### TASK DATA ###

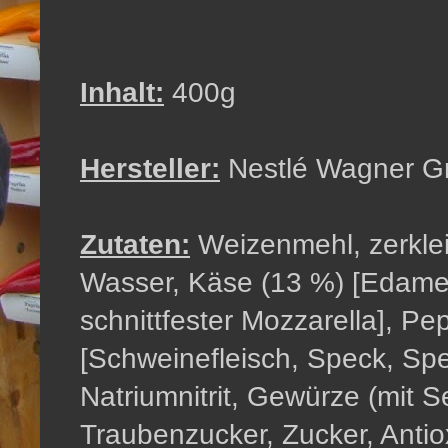
Inhalt:
400g
Hersteller:
Nestlé Wagner 
Zutaten:
Weizenmehl, zerklei
Wasser, Käse (13 %) [Edamer 
schnittfester Mozzarella], Pe
[Schweinefleisch, Speck, Spe
Natriumnitrit, Gewürze (mit S
Traubenzucker, Zucker, Antiox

###

PROBLEM REQUIREMENTS
Your answer should consist of the lines from the line with "Wasser, Käse (13 %) [Edamer" through the last line of the data, set down exactly, both included.

RESULT OF THIS EXERCISE
Wasser, Käse (13 %) [Edamer 
schnittfester Mozzarella], Pe
[Schweinefleisch, Speck, Spe
Natriumnitrit, Gewürze (mit S
Traubenzucker, Zucker, Antiox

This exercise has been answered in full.